Into the Still Blue (Under the Never Sky, #3)(9)



“And you think I can bring her back? Is that it?” He couldn’t. He would never see his sister again. Nothing would change that.

“I want you to do something. Shed a damn tear, to start with! Then go after Sable. Cut his throat open. Burn him to ash. Just don’t keep hiding here under this rock.”

“There are four hundred and twelve people under this rock. I’m responsible for every one. We’re running out of food. We’re running out of options. The world outside is burning, and you think I’m hiding?”

Roar’s voice dropped to a growl. “Sable murdered her! He fired a crossbow at Liv from ten paces. He—”

“Stop!” Aria yelled. “Stop, Roar. Don’t tell him this way. Not like this.”

“He put a bolt through your sister’s heart, and then stood there and watched the life pour out of her.”

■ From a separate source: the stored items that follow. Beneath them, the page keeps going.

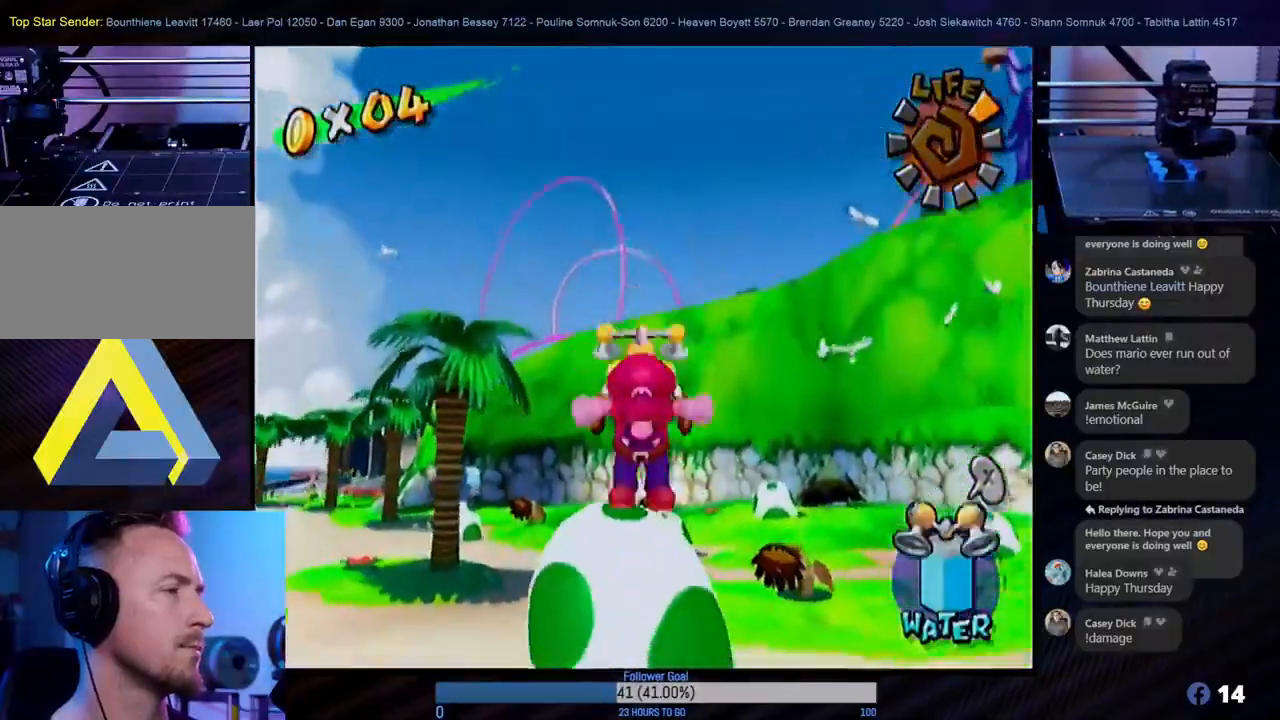
{"buttons": [], "left_stick": "down", "right_stick": "center", "events": []}
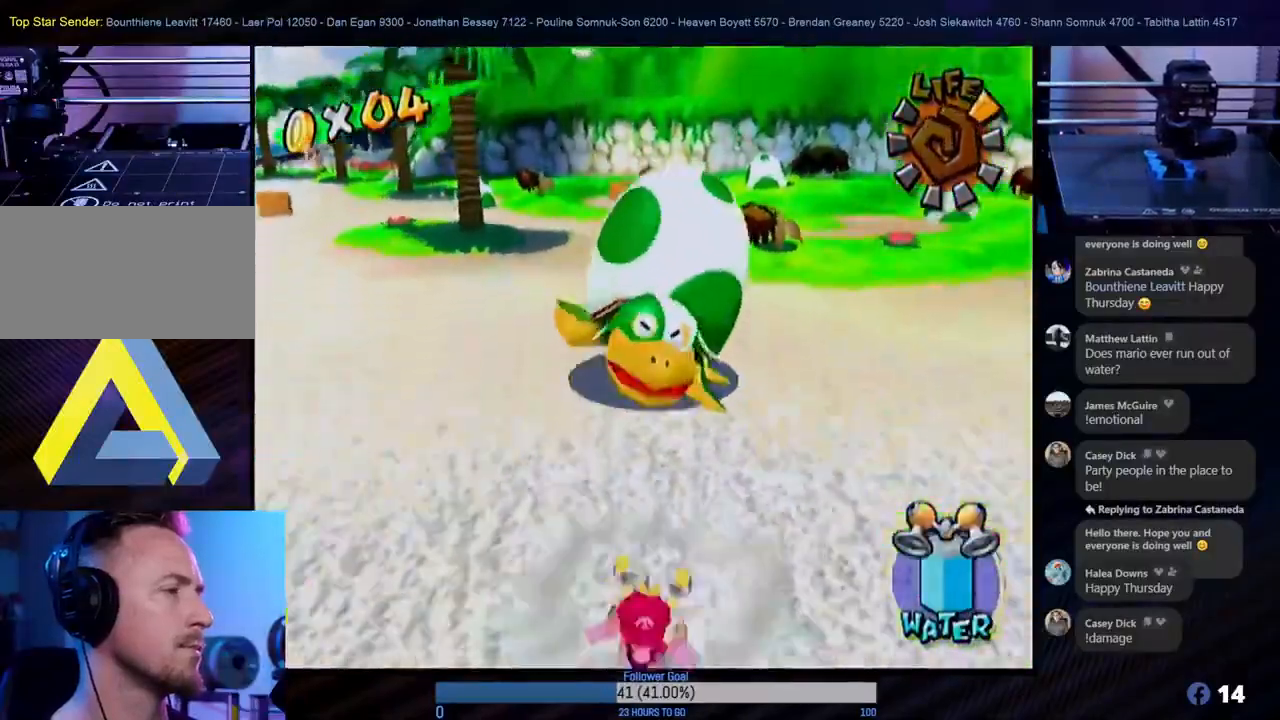
{"buttons": [], "left_stick": "down", "right_stick": "center", "events": []}
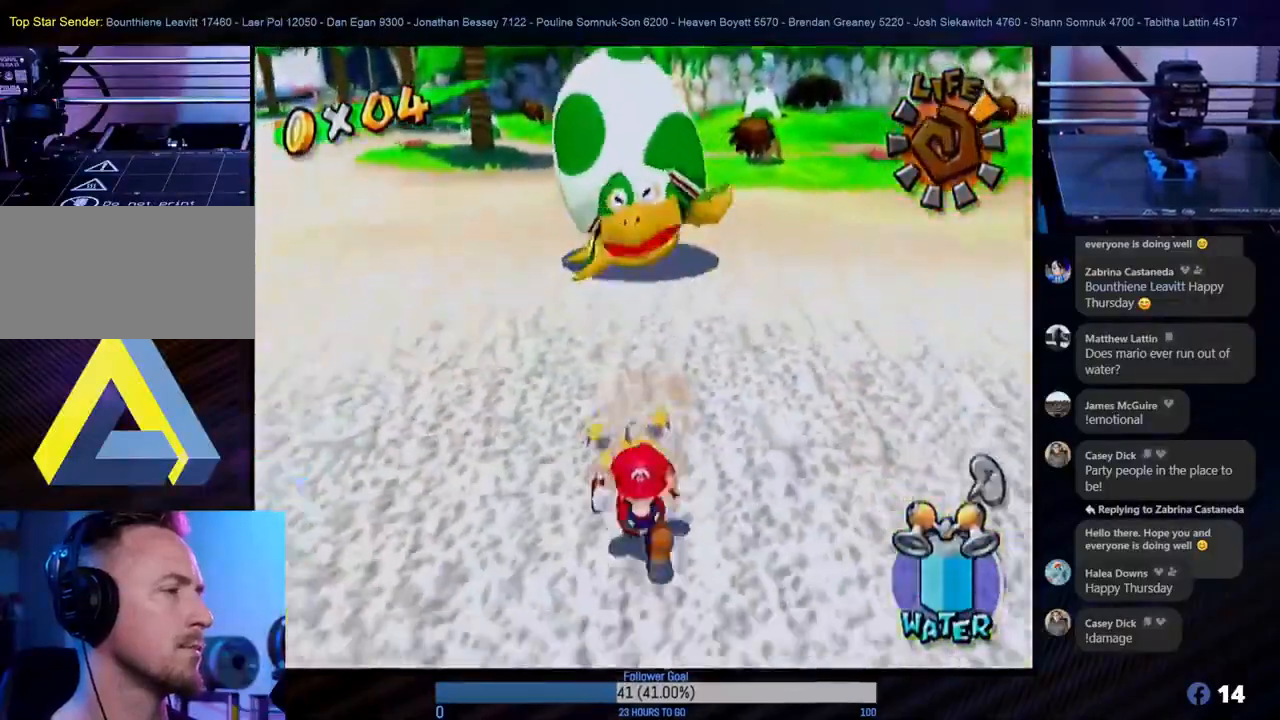
{"buttons": [], "left_stick": "up-right", "right_stick": "center", "events": [[17, "left_stick", "up"], [200, "X", "down"], [317, "left_stick", "up-right"], [350, "X", "up"]]}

The instant Perry heard the word crossbow, his body went rigid. He’d known that Sable had killed Liv, but not how. He didn’t want to know. Images of Vale’s death would haunt him for the rest of his life. He didn’t need nightmares of his sister, pierced through the heart by a piece of wood, as well.

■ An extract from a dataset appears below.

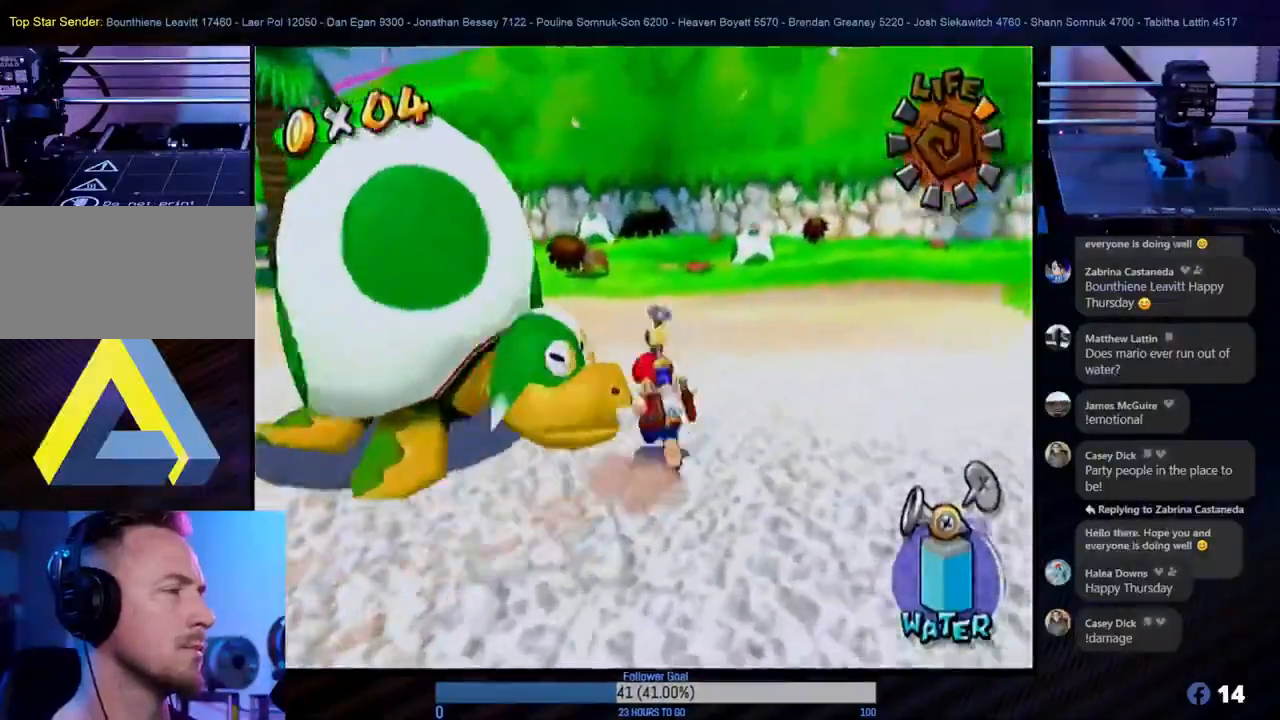
{"buttons": [], "left_stick": "up", "right_stick": "center", "events": [[200, "left_stick", "up-right"], [450, "left_stick", "up"]]}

Roar shook his head. “I’m done.” He didn’t say it, but with you echoed in the beat of silence that followed.

He made his way out but turned to add, “Keep acting like it didn’t happen, Peregrine. Carry on with your meetings, and your tribe, and everything else, just like I knew you would.”

When he was gone, Perry gripped the chair in front of him. He lowered his gaze to the table, staring at the grain of the wood as he tried to slow his racing pulse. Roar’s temper had brought a fine, charred scent to the chamber. It felt like breathing soot.

In more than ten years of knowing each other, of spending every day together, they’d never fought. Never like this, in earnest. He’d always counted on Roar, and he’d never expected that to change. He had never imagined that with Liv gone, Roar might be lost to him too.

Perry shook his head. He was being stupid. Nothing would sever their friendship.

“I’m sorry, Perry,” Aria said softly. “He’s hurting.”

He swallowed through a tight throat. “I got that.” The words came out sharp. But Liv was his sister. The last of his family, except for Talon. Why was she worrying about Roar?

“I only meant that he isn’t acting like himself. It may seem like it, but he doesn’t want you as an enemy. He needs you more than ever.”

“He’s my best friend,” he said, lifting his gaze to her. “I know what he needs.”

Aside from Liv and Perry—and now Aria—Roar had only ever loved one other person: his grandmother. When she’d died years ago, he’d stormed around the compound for a month before settling down.

Maybe that was what Roar needed. Time.

A lot of it.

“You don’t know what it was like, Perry. What he went through in Rim, and afterward.”

Perry went still, blinking at her in disbelief. He couldn’t stand to hear that right now. “You’re right,” he said, straightening. “I wasn’t there when Liv died, but I should have been. That was our plan, remember? We were going to go together. As I recall, you and Roar left without me.”

Aria’s gray eyes widened in surprise. “I had to go. You’d have lost the Tides otherwise.”

He needed to leave now. Frustration and anger still roiled inside him. He didn’t want to take that out on her. But he couldn’t stop himself from replying.

“You made that decision on your own. Even if you were right, couldn’t you have told me? Couldn’t you have said something, instead of leaving without a word? You vanished on me, Aria.”

“Perry, I was . . . I didn’t think you . . . I guess we should talk about this.”

He hated to see the small line between her eyebrows, hated to see her hurting because of him. He should have never opened his mouth. “No,” he said. “It’s done. Forget it.”

“Obviously, you haven’t.”

He couldn’t pretend otherwise. The memory of walking into Vale’s room to find her gone still played in his mind. Whenever he left her side, a flicker of fear taunted him, whispering in his ear that she might disappear again—though he knew she wouldn’t. It was an irrational fear, as Marron had said. But when had fear ever been rational?

“It’ll be morning before long,” he said, changing the subject. They had too much else to consider to dwell on the past. “I need to get organized.”

Aria’s eyebrows drew together. “You need to get organized? So you’re going this time?”

Her temper cooled by the second. She thought he was leaving her. That he was getting back at her for leaving him by going without her tomorrow.

“I want us both to go,” he rushed to clarify. “I know you’re hurt, but if you feel well enough, I need you on this mission. You’re as much Dweller as you are Outsider—we’ll be facing both—and you’ve dealt with Hess and Sable.”

There were other reasons. She was clever and tenacious. A strong Aud. Most importantly, he didn’t want to say goodbye to her in the morning. But he didn’t say any of those things. He couldn’t bring himself to open his heart only to have her choose not to be with him once again.